Artists: Buddhist Third Class Junkmail Oracle, Ian Burn, Gerard Byrne, Janine Davidson, Jacob Epstein, Emma Finucane, Breda Lynch, Fiona Mc Donald, Emily Mc Gardle, [O+F+C], Kathy Prendergast, and Elizabeth Price.
Black Church Print Studio is pleased to present Pruːf, a group exhibition curated by Sarah Pierce at the Library Project in Temple Bar.
Pruːf draws on Pierce’s ongoing interest in alternative ways of knowing, thinking, acting and making. Queer(ed) identities, false histories, and radical mysticisms overlap as drives in the exhibition. Pierce has selected twelve works from across geographies and historical periods focusing on artworks that question what is seen, cast as truth, and where the image lies (or lies). Several works in the show are unfinished, damaged, or refer to research in progress or artworks that were never made; others were never intended to be seen as art and have been gathered for this presentation only.

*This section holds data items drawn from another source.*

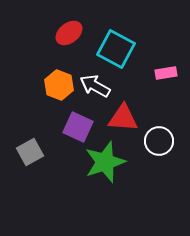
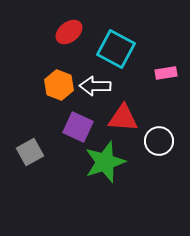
red ellipse: moved 1 px up
white arrow: rotated 28 degrees counterclockwise
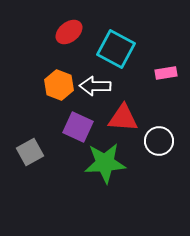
green star: moved 1 px down; rotated 15 degrees clockwise
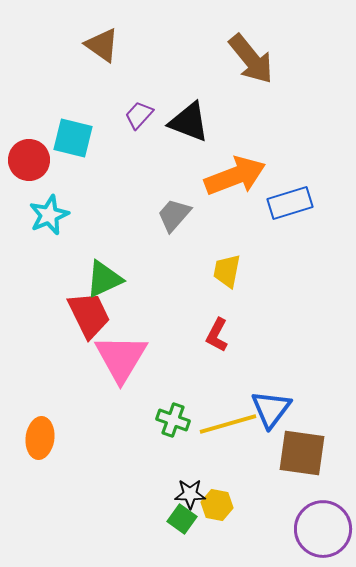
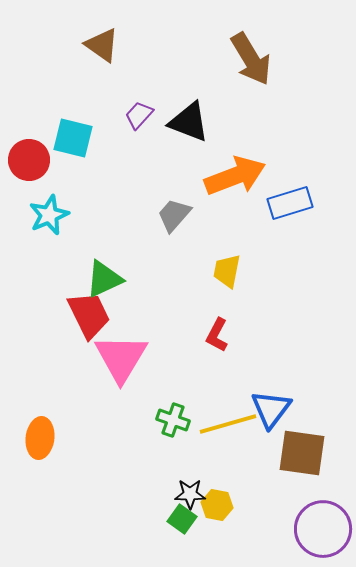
brown arrow: rotated 8 degrees clockwise
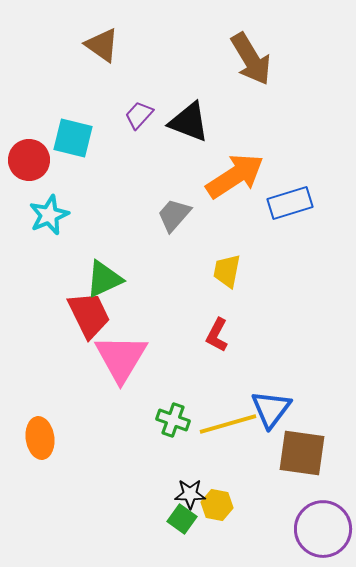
orange arrow: rotated 12 degrees counterclockwise
orange ellipse: rotated 15 degrees counterclockwise
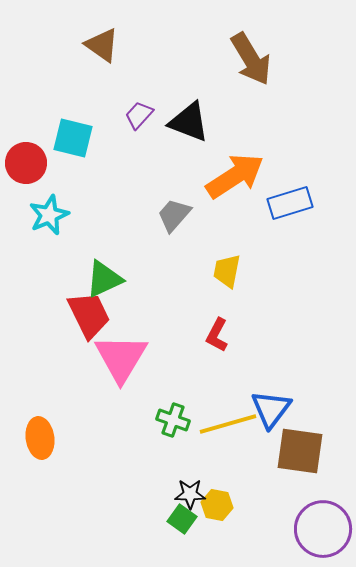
red circle: moved 3 px left, 3 px down
brown square: moved 2 px left, 2 px up
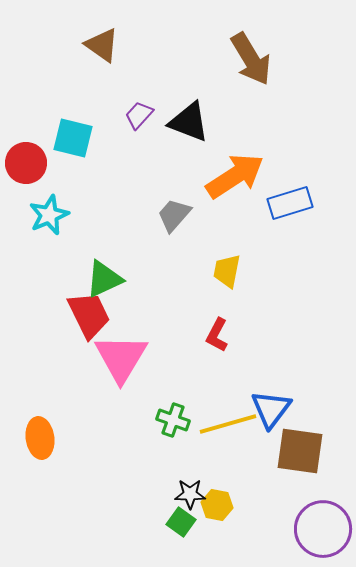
green square: moved 1 px left, 3 px down
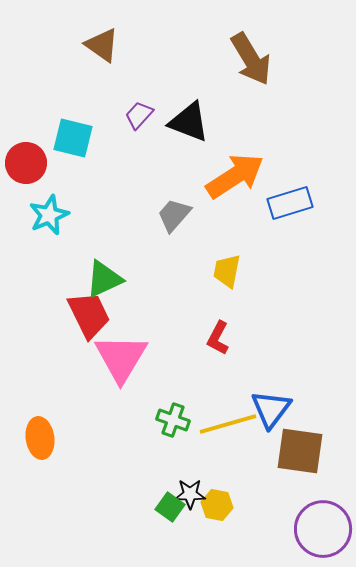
red L-shape: moved 1 px right, 3 px down
green square: moved 11 px left, 15 px up
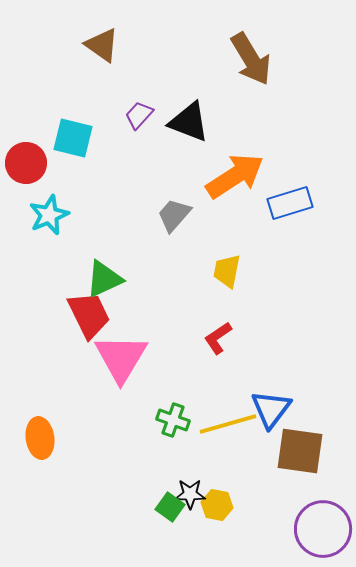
red L-shape: rotated 28 degrees clockwise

The show’s title, Pruːf, uses an alternative spelling to orthodox English to suggest intrinsically modular attributes, less about legibility and more about enunciation. Proof refers to evidence but is always accompanied by interpretation, and its meaning includes aspects of calibration, such as the proof of alcoholic spirits or the proofing of dough that allows it to rise. In printmaking, the artist’s proof indicates a trial impression outside the final edition. Texts are proofed to remove errors. Proof may indicate a trial or the ability to withstand something. Resistance.
A starting point to the exhibition is a small bronze maquette by British-American sculptor Jacob Epstein that shows the preliminary stage for what would have been one of his final works. The artist’s choice of subject – a Christ figure rising from the tomb – connects to other restagings and appearances in the exhibition. From precarious archives (Davidson and Finucane) and transgressive research (Lynch and Byrne) to un-ready-made objects (Mc Gardle and [O+F+C]) and hidden systems (Mc Donald and Prendergast) to conceptual copies (Burn and Price) and low-fidelity prototypes (Buddhist Third Class Junkmail Oracle) Pruːf celebrates the partially complete and effectively unseen as evidence of art’s uncanny ability to represent the unrepresentable.
A special edition zine with the artist's biographies and an expanded list of works will accompany the exhibition.